Agung juga menekankan pentingnya distribusi yang merata. Saat ini, produksi ayam masih terkonsentrasi di tujuh provinsi yang utamanya Jawa, sementara daerah lain justru kekurangan pasokan.

“Dalam jangka pendek, kita harus mendorong kerja sama dengan BUMN, BUMD, dan asosiasi agar surplus bisa disalurkan ke daerah yang defisit. Jangka panjangnya, kita perlu mengembangkan peternakan ayam di wilayah-wilayah yang belum mandiri,” terang Agung.

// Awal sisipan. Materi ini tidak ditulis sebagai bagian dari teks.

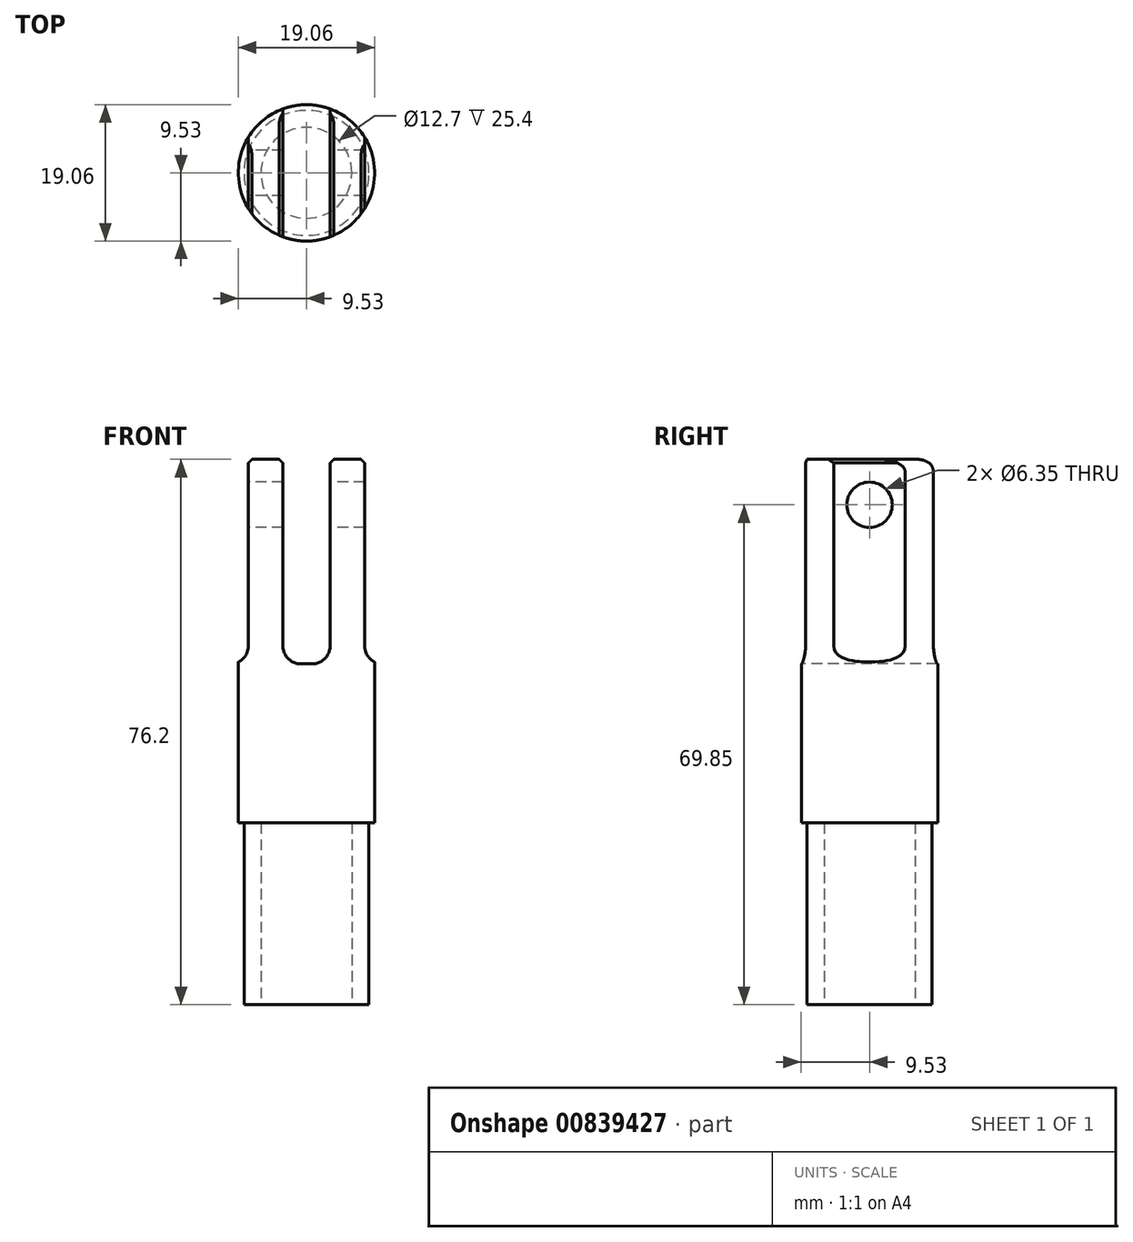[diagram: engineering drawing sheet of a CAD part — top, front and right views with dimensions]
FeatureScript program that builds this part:
annotation { "Feature Type Name" : "Feature", "Feature Type Description" : "" }
export const myFeature = defineFeature(function(context is Context, id is Id, definition is map)
    precondition{}
    {
        {
            var Q0;
            Q0=qCreatedBy(makeId("Top.planeOp"),FACE);
            var sketch = newSketch(context, id + "F0", { "sketchPlane" : qUnion([Q0])});
            skCircle(sketch, "E0", {"center": v(0, 0) * mm, "radius": 8.72 * mm});
            skSolve(sketch);
        }
        {
            var Q0;
            Q0 = qSketchRegion(id + "F0", true);
            extrude(context, id + "F1", {"entities" : qUnion([Q0]), "depth" : 25.4 * mm, "offsetDistance" : 25.4 * mm});
        }
        {
            var Q0;
            Q0=makeQuery(id+"F1.opExtrude","CAP_FACE",FACE,{"disambiguationData":[OSD([sQuery(id+"F0.wireOp",EDGE,"E0")])],"isStart":false});
            var sketch = newSketch(context, id + "F2", { "sketchPlane" : qUnion([Q0])});
            skCircle(sketch, "E1", {"center": v(0, 0) * mm, "radius": 9.53 * mm});
            skSolve(sketch);
        }
        {
            var Q0;
            Q0 = qSketchRegion(id + "F2", true);
            extrude(context, id + "F3", {"entities" : qUnion([Q0]), "operationType" : NewBodyOperationType.ADD, "depth" : 50.8 * mm, "offsetDistance" : 25.4 * mm});
        }
        {
            var Q0;
            Q0=qCreatedBy(makeId("Front.planeOp"),FACE);
            var sketch = newSketch(context, id + "F4", { "sketchPlane" : qUnion([Q0])});
            skLineSegment(sketch, "E2.bottom", {"start": v(3.3, 79.38) * mm, "end": v(-3.3, 79.38) * mm});
            skLineSegment(sketch, "E2.top", {"start": v(3.3, 47.62) * mm, "end": v(-3.3, 47.62) * mm});
            skLineSegment(sketch, "E2.left", {"start": v(3.3, 79.38) * mm, "end": v(3.3, 47.62) * mm});
            skLineSegment(sketch, "E2.right", {"start": v(-3.3, 79.38) * mm, "end": v(-3.3, 47.62) * mm});
            skPoint(sketch, "E2.middle", {"position": v(0, 63.5) * mm});
            skLineSegment(sketch, "E3.bottom", {"start": v(15.9, 85.12) * mm, "end": v(8.11, 85.12) * mm});
            skLineSegment(sketch, "E3.top", {"start": v(15.9, 47.62) * mm, "end": v(8.11, 47.62) * mm});
            skLineSegment(sketch, "E3.left", {"start": v(15.9, 85.12) * mm, "end": v(15.9, 47.62) * mm});
            skLineSegment(sketch, "E3.right", {"start": v(8.11, 85.12) * mm, "end": v(8.11, 47.62) * mm});
            skLineSegment(sketch, "E4.MirrorCS", {"start": v(-15.9, 85.12) * mm, "end": v(-8.11, 85.12) * mm});
            skLineSegment(sketch, "E5.MirrorCS", {"start": v(-8.11, 85.12) * mm, "end": v(-8.11, 47.62) * mm});
            skLineSegment(sketch, "E6.MirrorCS", {"start": v(-15.9, 85.12) * mm, "end": v(-15.9, 47.62) * mm});
            skLineSegment(sketch, "E7.MirrorCS", {"start": v(-15.9, 47.62) * mm, "end": v(-8.11, 47.62) * mm});
            skSolve(sketch);
        }
        {
            var Q0;
            Q0 = qSketchRegion(id + "F4", true);
            extrude(context, id + "F5", {"entities" : qUnion([Q0]), "operationType" : NewBodyOperationType.REMOVE, "oppositeDirection" : true, "depth" : 25.4 * mm, "offsetDistance" : 25.4 * mm, "hasSecondDirection" : true, "secondDirectionOppositeDirection" : false, "secondDirectionDepth" : 25.4 * mm});
        }
        {
            var Q0;
            Q0=makeQuery(id+"F5.boolean.opBoolean","COPY",EDGE,{"derivedFrom":makeQuery(id+"F5.opExtrude","SWEPT_EDGE",EDGE,{"disambiguationData":[OSD([sQuery(id+"F4.wireOp",EDGE,"E2.top"),sQuery(id+"F4.wireOp",EDGE,"E2.right")])]})});
            var Q1;
            Q1=makeQuery(id+"F5.boolean.opBoolean","COPY",EDGE,{"derivedFrom":makeQuery(id+"F5.opExtrude","SWEPT_EDGE",EDGE,{"disambiguationData":[OSD([sQuery(id+"F4.wireOp",EDGE,"E2.top"),sQuery(id+"F4.wireOp",EDGE,"E2.left")])]})});
            fillet(context, id + "F6", {"entities" : qUnion([Q0, Q1]), "tangentPropagation" : true, "radius" : 2.54 * mm, "defaultsChanged" : false, "vertexSettings" : [], "allowEdgeOverflow" : false});
        }
        {
            var Q0;
            Q0=makeQuery(id+"F5.boolean.opBoolean","INTERSECT",EDGE,{"derivedFrom":[makeQuery(id+"F3.opExtrude","CAP_FACE",FACE,{"disambiguationData":[OSD([sQuery(id+"F2.wireOp",EDGE,"E1")])],"isStart":false}),makeQuery(id+"F5.opExtrude","SWEPT_FACE",FACE,{"disambiguationData":[OSD([sQuery(id+"F4.wireOp",EDGE,"E2.left")])]})]});
            var Q1;
            Q1=makeQuery(id+"F5.boolean.opBoolean","INTERSECT",EDGE,{"derivedFrom":[makeQuery(id+"F3.opExtrude","CAP_FACE",FACE,{"disambiguationData":[OSD([sQuery(id+"F2.wireOp",EDGE,"E1")])],"isStart":false}),makeQuery(id+"F5.opExtrude","SWEPT_FACE",FACE,{"disambiguationData":[OSD([sQuery(id+"F4.wireOp",EDGE,"E2.right")])]})]});
            var Q2;
            Q2=makeQuery(id+"F5.boolean.opBoolean","INTERSECT",EDGE,{"derivedFrom":[makeQuery(id+"F3.opExtrude","CAP_FACE",FACE,{"disambiguationData":[OSD([sQuery(id+"F2.wireOp",EDGE,"E1")])],"isStart":false}),makeQuery(id+"F5.opExtrude","SWEPT_FACE",FACE,{"disambiguationData":[OSD([sQuery(id+"F4.wireOp",EDGE,"E5.MirrorCS")])]})]});
            var Q3;
            Q3=makeQuery(id+"F5.boolean.opBoolean","INTERSECT",EDGE,{"derivedFrom":[makeQuery(id+"F3.opExtrude","CAP_FACE",FACE,{"disambiguationData":[OSD([sQuery(id+"F2.wireOp",EDGE,"E1")])],"isStart":false}),makeQuery(id+"F5.opExtrude","SWEPT_FACE",FACE,{"disambiguationData":[OSD([sQuery(id+"F4.wireOp",EDGE,"E3.right")])]})]});
            chamfer(context, id + "F7", {"entities" : qUnion([Q0, Q1, Q2, Q3]), "width" : 0.5 * mm, "tangentPropagation" : true});
        }
        {
            var Q0;
            Q0=makeQuery(id+"F5.boolean.opBoolean","COPY",EDGE,{"derivedFrom":makeQuery(id+"F5.opExtrude","SWEPT_EDGE",EDGE,{"disambiguationData":[OSD([sQuery(id+"F4.wireOp",EDGE,"E3.top"),sQuery(id+"F4.wireOp",EDGE,"E3.right")])]})});
            var Q1;
            Q1=makeQuery(id+"F5.boolean.opBoolean","COPY",EDGE,{"derivedFrom":makeQuery(id+"F5.opExtrude","SWEPT_EDGE",EDGE,{"disambiguationData":[OSD([sQuery(id+"F4.wireOp",EDGE,"E5.MirrorCS"),sQuery(id+"F4.wireOp",EDGE,"E7.MirrorCS")])]})});
            fillet(context, id + "F8", {"entities" : qUnion([Q0, Q1]), "tangentPropagation" : true, "radius" : 2.54 * mm, "defaultsChanged" : true, "vertexSettings" : [], "allowEdgeOverflow" : false});
        }
        {
            var Q0;
            Q0=makeQuery(id+"F5.boolean.opBoolean","COPY",FACE,{"derivedFrom":makeQuery(id+"F5.opExtrude","SWEPT_FACE",FACE,{"disambiguationData":[OSD([sQuery(id+"F4.wireOp",EDGE,"E5.MirrorCS")])]})});
            var sketch = newSketch(context, id + "F9", { "sketchPlane" : qUnion([Q0])});
            skCircle(sketch, "E8", {"center": v(0, 69.85) * mm, "radius": 3.18 * mm});
            skSolve(sketch);
        }
        {
            var Q0;
            Q0 = qSketchRegion(id + "F9", true);
            extrude(context, id + "F10", {"entities" : qUnion([Q0]), "operationType" : NewBodyOperationType.REMOVE, "oppositeDirection" : true, "depth" : 25.4 * mm, "offsetDistance" : 25.4 * mm, "hasSecondDirection" : true, "secondDirectionOppositeDirection" : false, "secondDirectionDepth" : 25.4 * mm});
        }
        {
            var Q0;
            {var subQ0=sQuery(id+"F2.wireOp",EDGE,"E1");Q0=makeQuery(id+"F5.boolean.opBoolean","SPLIT",EDGE,{"disambiguationData":[TD([makeQuery(id+"F3.opExtrude","SWEPT_FACE",FACE,{"disambiguationData":[OSD([subQ0])]}),makeQuery(id+"F3.opExtrude","CAP_FACE",FACE,{"disambiguationData":[OSD([subQ0])],"isStart":false}),makeQuery(id+"F5.opExtrude","SWEPT_FACE",FACE,{"disambiguationData":[OSD([sQuery(id+"F4.wireOp",EDGE,"E2.left")])]}),makeQuery(id+"F5.opExtrude","SWEPT_FACE",FACE,{"disambiguationData":[OSD([sQuery(id+"F4.wireOp",EDGE,"E3.right")])]})]),OD(1.0)],"derivedFrom":makeQuery(id+"F3.opExtrude","CAP_EDGE",EDGE,{"disambiguationData":[OSD([subQ0])],"isStart":false})});}
            var Q1;
            {var subQ0=sQuery(id+"F2.wireOp",EDGE,"E1");Q1=makeQuery(id+"F5.boolean.opBoolean","SPLIT",EDGE,{"disambiguationData":[TD([makeQuery(id+"F3.opExtrude","SWEPT_FACE",FACE,{"disambiguationData":[OSD([subQ0])]}),makeQuery(id+"F3.opExtrude","CAP_FACE",FACE,{"disambiguationData":[OSD([subQ0])],"isStart":false}),makeQuery(id+"F5.opExtrude","SWEPT_FACE",FACE,{"disambiguationData":[OSD([sQuery(id+"F4.wireOp",EDGE,"E2.right")])]}),makeQuery(id+"F5.opExtrude","SWEPT_FACE",FACE,{"disambiguationData":[OSD([sQuery(id+"F4.wireOp",EDGE,"E5.MirrorCS")])]})]),OD(1.0)],"derivedFrom":makeQuery(id+"F3.opExtrude","CAP_EDGE",EDGE,{"disambiguationData":[OSD([subQ0])],"isStart":false})});}
            fillet(context, id + "F11", {"entities" : qUnion([Q0, Q1]), "tangentPropagation" : true, "radius" : 1.78 * mm, "defaultsChanged" : true, "vertexSettings" : [], "allowEdgeOverflow" : false});
        }
        {
            var Q0;
            Q0=makeQuery(id+"F1.opExtrude","CAP_FACE",FACE,{"disambiguationData":[OSD([sQuery(id+"F0.wireOp",EDGE,"E0")])],"isStart":true});
            var sketch = newSketch(context, id + "F12", { "sketchPlane" : qUnion([Q0])});
            skCircle(sketch, "E9", {"center": v(0, 0) * mm, "radius": 6.35 * mm});
            skSolve(sketch);
        }
        {
            var Q0;
            Q0 = qSketchRegion(id + "F12", true);
            extrude(context, id + "F13", {"entities" : qUnion([Q0]), "operationType" : NewBodyOperationType.REMOVE, "oppositeDirection" : true, "depth" : 25.4 * mm, "offsetDistance" : 25.4 * mm});
        }
    });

Surat himbauan dan sanksi administratif

Perihal harga ayam pedaging hidup, kata Agung, harga sempat menyentuh titik terendah pada April 2025 dan kembali turun di bawah Rp 18.000 per kg pada minggu ke-4 Juli 2025, terutama di wilayah Jawa Barat dan Banten.

“Kami sudah mengeluarkan Surat Himbauan Nomor B-12/PK.230/F/06/2025 untuk menjaga harga minimum. Tapi implementasinya masih belum konsisten, bahkan ditemukan penjualan diam-diam di bawah harga,” sambungnya.

Lebih lanjut, kata Agung, kondisi ini diperparah oleh penumpukan ayam jumbo (berat 3kg ke atas per ekor) yang diperkirakan melebihi 2,5 juta ekor di kawasan Jabar-Banten. Penumpukan ini menyebabkan stagnasi distribusi dan mendorong penurunan harga.

Untuk itu, Direktorat Jenderal Peternakan dan Kesehatan Hewan mengeluarkan Surat Himbauan Percepatan Penyerapan Ayam Pedaging Hidup Nomor B-256/PK.230/F.2/07/2025 yang menekankan percepatan panen, penyesuaian produksi, peningkatan serapan rumah potong hewan unggas, serta penguatan koordinasi lintas daerah dan fungsi.

“Saya minta semua pihak—baik integrator maupun peternak mitra—taat pada harga jual minimum Rp 18.000 per kg. Pemerintah juga akan memperkuat pengawasan terhadap praktik kemitraan yang tidak adil, termasuk mengoordinasikan indikasi praktik persaingan usaha tidak sehat dengan Komisi Pengawas Persaingan Usaha (KPPU). Kita harus jaga stabilitas perunggasan ini berkeadilan kepada peternak dan memiliki daya saing serta berkelanjutan,” tegas Agung.

Terhadap ketidaktaatan, pemerintah menegaskan akan menjatuhkan sanksi administratif termasuk pencabutan izin usaha, penangguhan pemberian rekomendasi, serta bentuk sanksi lainnya sesuai kewenangan dan ketentuan dalam peraturan perundang-undangan.

Penyerapan ayam pedaging

Hary Suhada, Direktur Perbibitan dan Produksi Ternak, memaparkan bahwa sebagian perusahaan integrator tak mampu menyerap ayam karena keterbatasan kapasitas rumah potong hewan unggas dan jalur distribusi pemasaran yang bergantung pada sistem broker.

“Ketimpangan ini memukul peternak mandiri. Kami telah menerbitkan surat himbauan pada 29 Juli 2025 lalu agar dilakukan percepatan panen, penyesuaian produksi, optimalisasi serapan, dan perbaikan distribusi. Semua ini perlu dijalankan bersama agar pasar tidak stagnan,” ujarnya.

Ia menambahkan pentingnya mencari solusi distribusi yang tidak mengganggu kestabilan harga di wilayah lain seperti Jawa Tengah dan Jawa Timur.

Para pimpinan dari perusahaan perunggasan menyatakan komitmen mereka untuk mendukung dan mematuhi kebijakan pemerintah termasuk himbauan harga ayam pedaging minimal. Terhadap penumpukan ayam jumbo di kandang mitra, segera mereka tuntaskan penyerapannya dengan menggandeng rumah potong hewan unggas eksternal yang bisa memotong ayam berukuran lebih dari 3kg per ekor.